Es curioso que algunas de las máximas figuras que han conformado la cultura occidental no dejaran ni una palabra escrita (Sócrates o Jesucristo) y de otras incluso se duda de su existencia (Homero o Shakespeare). Y eso que no estoy de acuerdo con la popular idea de que el concepto de autoría es una invención moderna, que en tiempos pretéritos los creadores no se preocupaban por la posteridad. Tal pensamiento es negar uno de los valores universales de la naturaleza humana: el ansia de permanencia. Lo que sí es una característica casi contemporánea es la obsesión por la fama y los famosos. Una cosa es que uno se preocupe por “pasar a la Historia” y otra que los demás le sigan el juego.
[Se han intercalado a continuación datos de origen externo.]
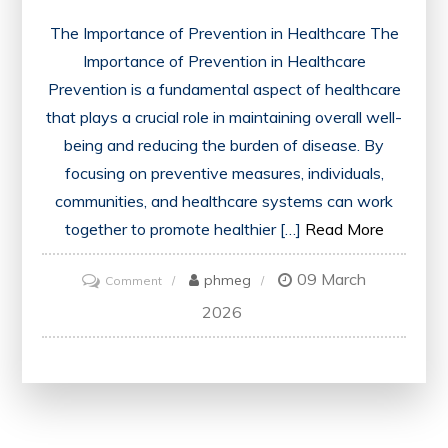
The Importance of Prevention in Healthcare The
Importance of Prevention in Healthcare
Prevention is a fundamental aspect of healthcare
that plays a crucial role in maintaining overall well-
being and reducing the burden of disease. By
focusing on preventive measures, individuals,
communities, and healthcare systems can work
together to promote healthier […]
Read More
09 March
on
phmeg
Comment
Preventive
2026
Strategies:
Building
a
Healthier
Future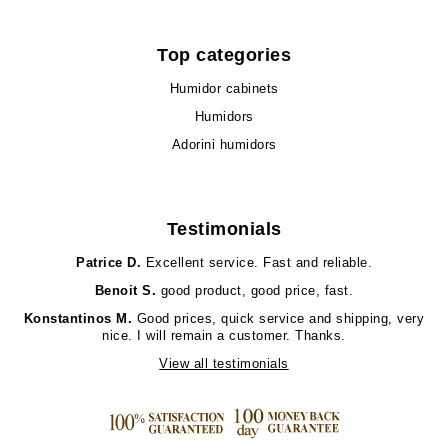
Top categories
Humidor cabinets
Humidors
Adorini humidors
Testimonials
Patrice D.
Excellent service. Fast and reliable.
Benoit S.
good product, good price, fast.
Konstantinos M.
Good prices, quick service and shipping, very
nice. I will remain a customer. Thanks.
View all testimonials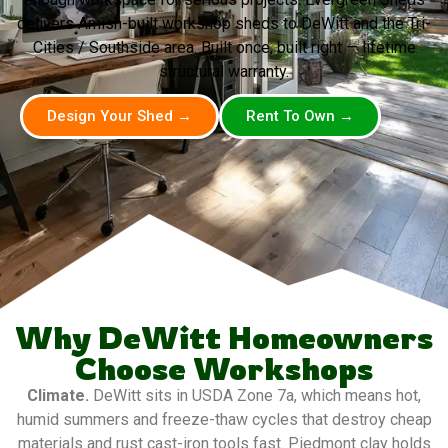
delivers Amish-built workshop sheds to DeWitt and the Tri-
Cities / Southside area. Built once, built right — lifetime
structural warranty.
Design Your Shed →
Rent To Own →
Why DeWitt Homeowners
Choose Workshops
Climate.
DeWitt sits in USDA Zone 7a, which means hot,
humid summers and freeze-thaw cycles that destroy cheap
materials and rust cast-iron tools fast. Piedmont clay holds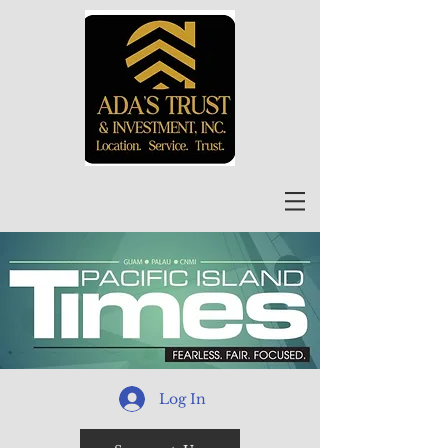
Log In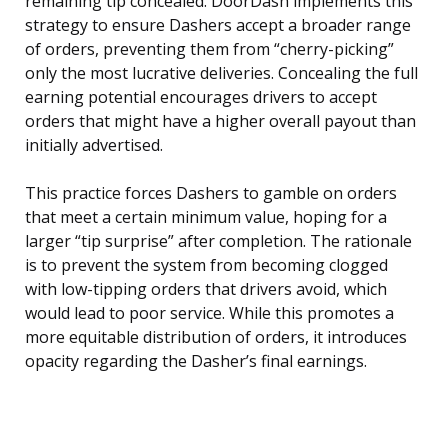
remaining tip concealed. DoorDash implements this
strategy to ensure Dashers accept a broader range
of orders, preventing them from “cherry-picking”
only the most lucrative deliveries. Concealing the full
earning potential encourages drivers to accept
orders that might have a higher overall payout than
initially advertised.
This practice forces Dashers to gamble on orders
that meet a certain minimum value, hoping for a
larger “tip surprise” after completion. The rationale
is to prevent the system from becoming clogged
with low-tipping orders that drivers avoid, which
would lead to poor service. While this promotes a
more equitable distribution of orders, it introduces
opacity regarding the Dasher’s final earnings.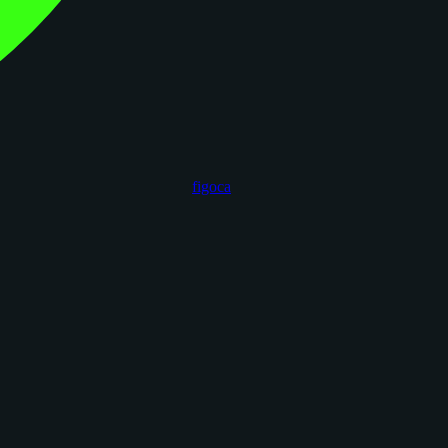
figoca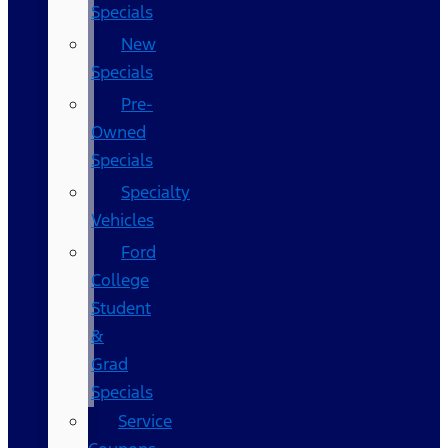
Specials
New
Specials
Pre-
Owned
Specials
Specialty
Vehicles
Ford
College
Student
&
Grad
Specials
Service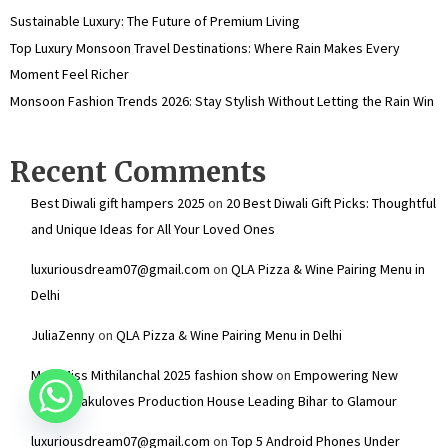
Sustainable Luxury: The Future of Premium Living
Top Luxury Monsoon Travel Destinations: Where Rain Makes Every
Moment Feel Richer
Monsoon Fashion Trends 2026: Stay Stylish Without Letting the Rain Win
Recent Comments
Best Diwali gift hampers 2025
on
20 Best Diwali Gift Picks: Thoughtful
and Unique Ideas for All Your Loved Ones
luxuriousdream07@gmail.com
on
QLA Pizza & Wine Pairing Menu in
Delhi
JuliaZenny
on
QLA Pizza & Wine Pairing Menu in Delhi
Mr & Miss Mithilanchal 2025 fashion show
on
Empowering New
Talent: Dakuloves Production House Leading Bihar to Glamour
luxuriousdream07@gmail.com
on
Top 5 Android Phones Under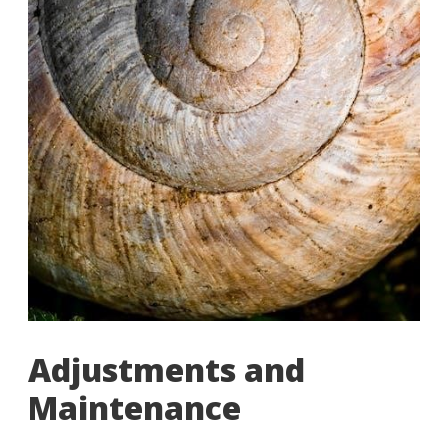
Adjustments and
Maintenance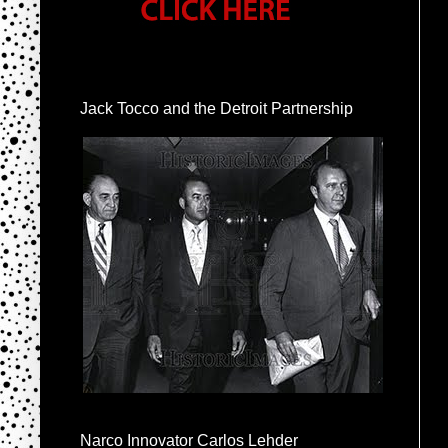
Jack Tocco and the Detroit Partnership
Narco Innovator Carlos Lehder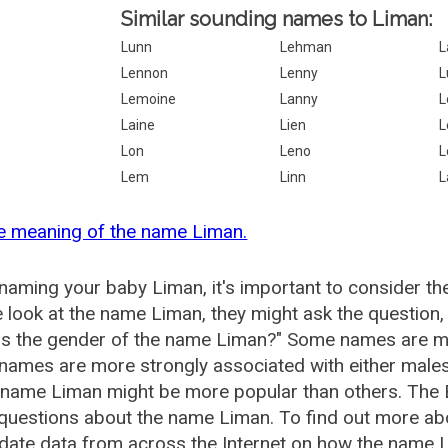
Similar sounding names to Liman:
Lunn
Lehman
L
Lennon
Lenny
L
Lemoine
Lanny
L
Laine
Lien
L
Lon
Leno
L
Lem
Linn
L
e meaning of the name Liman.
aming your baby Liman, it's important to consider th
 look at the name Liman, they might ask the question,
is the gender of the name Liman?" Some names are mo
ames are more strongly associated with either males 
 name Liman might be more popular than others. The
 questions about the name Liman. To find out more 
date data from across the Internet on how the name L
El caso de Shakespeare es de lo más peculiar. Quizá sea, dentro del ámbito humanista, el mayor genio que ha dado el mundo. Incluso los más acérrimos detractores del teatro, caso de Nabokov, han visto en él a un titán de las letras capaz de crear un mundo. Por eso en la biografía que le ha dedicado Bill Bryson, en la que se aparta del análisis dramático o de cualquier intento de crítica literaria, una de las pocas observaciones personales es la que destaca a Shakespeare como un inigualable creador de lenguaje. Porque, al fin y al cabo, ¿en qué consiste la literatura? En tratar de transmitir una historia o unas ideas a través de palabras. Y nadie como nuestro autor ha sabido manipular, jugar, inventar, crear con el poder con el que lo hizo Shakespeare. Si Newton nos legó una nueva visión del mundo a través de sus descubrimientos de las constantes físicas, Shakespeare nos ha regalado una gama interminable de sentimientos que nos permite conocer con mayor precisión las profundidades del alma humana.
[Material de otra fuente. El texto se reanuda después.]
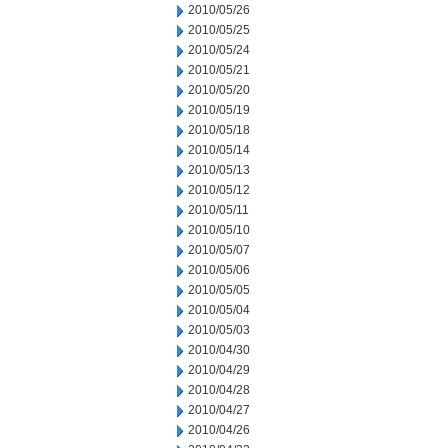
2010/05/26
2010/05/25
2010/05/24
2010/05/21
2010/05/20
2010/05/19
2010/05/18
2010/05/14
2010/05/13
2010/05/12
2010/05/11
2010/05/10
2010/05/07
2010/05/06
2010/05/05
2010/05/04
2010/05/03
2010/04/30
2010/04/29
2010/04/28
2010/04/27
2010/04/26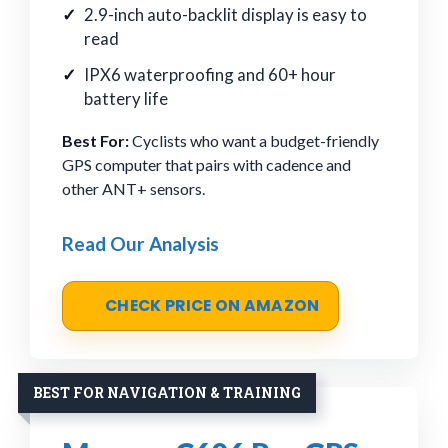
2.9-inch auto-backlit display is easy to
read
IPX6 waterproofing and 60+ hour
battery life
Best For:
Cyclists who want a budget-friendly
GPS computer that pairs with cadence and
other ANT+ sensors.
Read Our Analysis
CHECK PRICE ON AMAZON
BEST FOR NAVIGATION & TRAINING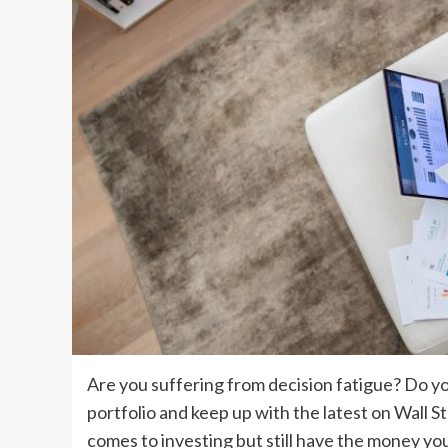
Are you suffering from decision fatigue? Do y
portfolio and keep up with the latest on Wall St
comes to investing but still have the money yo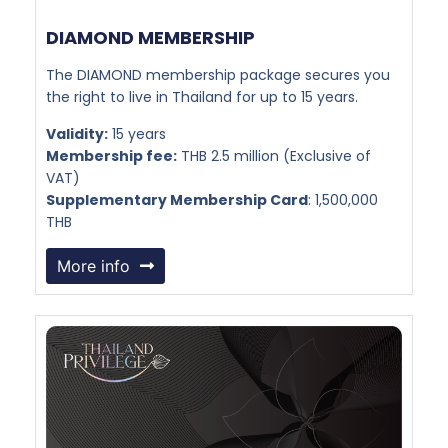
DIAMOND MEMBERSHIP​
The DIAMOND membership package secures you
the right to live in Thailand for up to 15 years.
Validity:
15 years
Membership fee:
THB 2.5 million (Exclusive of
VAT)
Supplementary Membership Card
: 1,500,000
THB
More info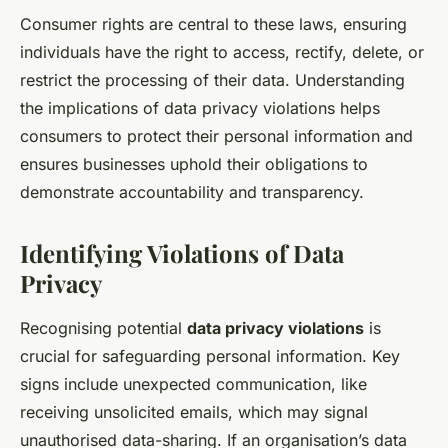
Consumer rights are central to these laws, ensuring
individuals have the right to access, rectify, delete, or
restrict the processing of their data. Understanding
the implications of data privacy violations helps
consumers to protect their personal information and
ensures businesses uphold their obligations to
demonstrate accountability and transparency.
Identifying Violations of Data
Privacy
Recognising potential
data privacy violations
is
crucial for safeguarding personal information. Key
signs include unexpected communication, like
receiving unsolicited emails, which may signal
unauthorised data-sharing. If an organisation’s data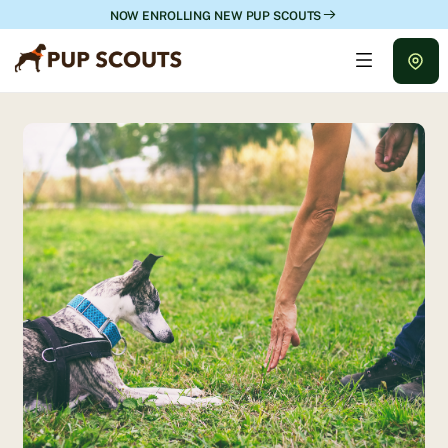
NOW ENROLLING NEW PUP SCOUTS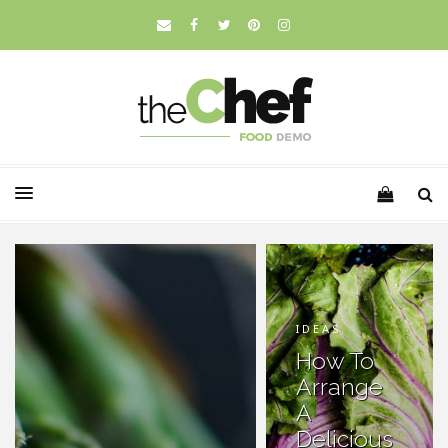
IDEAS
How To
Arrange
A
Delicious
Pero, como decía, el interés de Bryson es puramente biográfico. El problema es que lo que se sabe sobre Shakespeare es tan escaso que incluso este breve libro de apenas doscientas páginas tiene que completarse con algunas panorámicas sociales y detenerse en varios personajes que rodearon a su protagonista para alcanzar una extensión mínima. Eso sí, la amena y ligera escritura de Bryson (ya demostrada en la hilarante En las antípodas o en la ambiciosa Breve historia de casi todo) hace que el libro se lea sin descanso.
Después de concluir la lectura, lo sabremos todo sobre Shakespeare sin tener que leer los 7.000 libros que se han escrito sobre él (se tardarían veinte años en hacerlo, a uno por día). Pero lo más importante es que Shakespeare no se acaba nunca. Da igual leerlo, verlo en escena, una adaptación cinematográfica, Shakespeare siempre nos da algo. Borges contaba que una vez se metió en un teatro en el que una compañía de aficionados representaba creo que Macbeth. Todo era desastroso, pero el poder del autor era tan ilimitado que aún así Borges salió emocionado. Ni con 70.000 volúmenes podrías desentrañar este misterio.